Lista de tarefas →
a) Resuma em duas frases o texto sobre o convênio entre Incasp e Sindserv.
b) Responda, com base no texto sobre o convênio entre Incasp e Sindserv, às perguntas abaixo.
(i) A qual jornal Ruy Marçal Carneiro deu a entrevista?
(ii) Quem assinou o convênio como representante legal?
(iii) Qual artigo da Constituição Federal Carneiro menciona?
c) Dê continuidade ao texto sobre o convênio entre Incasp e Sindserv, começando logo após sua última frase.

Membro da organização não-governamental (ONG) Pés Vermelhos, Mãos Limpas, o jurista Ruy Marçal Carneiro afirmou em entrevista à Folha, ontem, que é ''no mínimo esquisito'' o convênio entre Incasp e Sindserv ter sido assinado pela mesma representante legal no caso, a funcionária pública Marlene Valadão Godói. Segundo Carneiro, a Constituição Federal de 1988 não veda esse tipo de prática a instituições privadas; entretanto, uma ''interpretação mais extensiva'' dele ao artigo 37 põe em xeque a moralidade da transação. Carneiro se refere ao trecho que trata dos princípios da impessoalidade, legalidade moralidade em qualquer esfera da administração pública direta ou indireta.

Itens fornecidos →
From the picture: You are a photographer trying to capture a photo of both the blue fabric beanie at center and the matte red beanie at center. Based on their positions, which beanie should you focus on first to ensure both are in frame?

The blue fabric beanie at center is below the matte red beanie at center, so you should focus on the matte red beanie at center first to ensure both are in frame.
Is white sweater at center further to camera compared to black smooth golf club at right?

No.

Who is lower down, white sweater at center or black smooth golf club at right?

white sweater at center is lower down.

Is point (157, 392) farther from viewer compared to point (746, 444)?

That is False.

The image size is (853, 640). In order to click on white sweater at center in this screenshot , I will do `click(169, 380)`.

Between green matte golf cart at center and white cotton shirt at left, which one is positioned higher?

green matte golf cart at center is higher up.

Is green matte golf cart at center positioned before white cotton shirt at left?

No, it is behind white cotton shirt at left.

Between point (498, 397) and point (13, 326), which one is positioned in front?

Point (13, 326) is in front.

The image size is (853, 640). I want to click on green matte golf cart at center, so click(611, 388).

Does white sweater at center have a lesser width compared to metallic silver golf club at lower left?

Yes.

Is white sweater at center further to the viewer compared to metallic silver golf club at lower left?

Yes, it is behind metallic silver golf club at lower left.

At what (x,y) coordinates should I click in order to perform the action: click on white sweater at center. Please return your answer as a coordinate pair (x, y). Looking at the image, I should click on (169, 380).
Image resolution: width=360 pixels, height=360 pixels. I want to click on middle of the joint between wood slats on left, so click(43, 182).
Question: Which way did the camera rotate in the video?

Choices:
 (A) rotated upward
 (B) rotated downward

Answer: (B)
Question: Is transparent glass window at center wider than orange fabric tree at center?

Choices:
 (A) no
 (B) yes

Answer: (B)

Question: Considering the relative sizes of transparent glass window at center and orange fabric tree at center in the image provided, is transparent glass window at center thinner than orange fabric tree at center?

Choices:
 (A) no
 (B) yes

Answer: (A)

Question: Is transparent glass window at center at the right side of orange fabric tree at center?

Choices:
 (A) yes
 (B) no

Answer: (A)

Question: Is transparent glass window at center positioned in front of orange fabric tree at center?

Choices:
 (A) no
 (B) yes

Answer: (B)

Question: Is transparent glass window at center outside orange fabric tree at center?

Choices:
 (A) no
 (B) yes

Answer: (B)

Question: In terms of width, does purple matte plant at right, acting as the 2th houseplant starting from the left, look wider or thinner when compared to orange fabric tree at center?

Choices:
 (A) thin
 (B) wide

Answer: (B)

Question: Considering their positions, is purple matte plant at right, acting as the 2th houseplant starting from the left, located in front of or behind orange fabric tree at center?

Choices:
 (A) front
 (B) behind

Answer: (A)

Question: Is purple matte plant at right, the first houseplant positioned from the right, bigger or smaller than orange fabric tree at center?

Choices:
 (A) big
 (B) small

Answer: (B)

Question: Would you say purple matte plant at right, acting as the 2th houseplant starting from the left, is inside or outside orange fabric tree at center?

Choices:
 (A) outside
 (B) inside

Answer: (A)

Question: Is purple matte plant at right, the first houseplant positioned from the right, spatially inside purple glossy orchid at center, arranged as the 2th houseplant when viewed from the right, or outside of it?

Lista de respostas →
a) Em entrevista à Folha, o jurista Ruy Marçal Carneiro, membro da ONG Pés Vermelhos, Mãos Limpas, disse ser "no mínimo esquisito" que o convênio entre Incasp e Sindserv tenha sido assinado pela mesma representante legal, a funcionária pública Marlene Valadão Godói. Segundo ele, a Constituição Federal de 1988 não veda essa prática a instituições privadas, mas uma interpretação mais extensiva do artigo 37 põe em xeque a moralidade da transação.

b)
(i) À Folha.
(ii) A funcionária pública Marlene Valadão Godói.
(iii) O artigo 37.

c)
''O sindicato é uma instituição de direito privado, assim como o Incasp é uma instituição privada. Mas a arrecadação sindical tem origem no salário do servidor, que é público'', diz, para completar, comparando: ''A mesma pessoa assinar esse convênio é o mesmo que eu bater o pênalti e cabecear para o gol, em um jogo.''
Na avaliação do jurista, o mais ''ético'' era que a ex-presidente do Sindicato, ''no mínimo, tivesse tido o cuidado de ser representada pelo vice no sindicato, ou vice-versa''. ''Ela quebraria contrato com ela mesma, se algo desse errado?'', questiona. ''Talvez pudéssemos ter mudado isso (a representação legal no convênio), fomos muito ingênuos. Mas o importante é que as direções eram sérias, tanto a do sindicato, que me cobrava, quanto a do Incasp'', respondeu Marlene. (J.G.)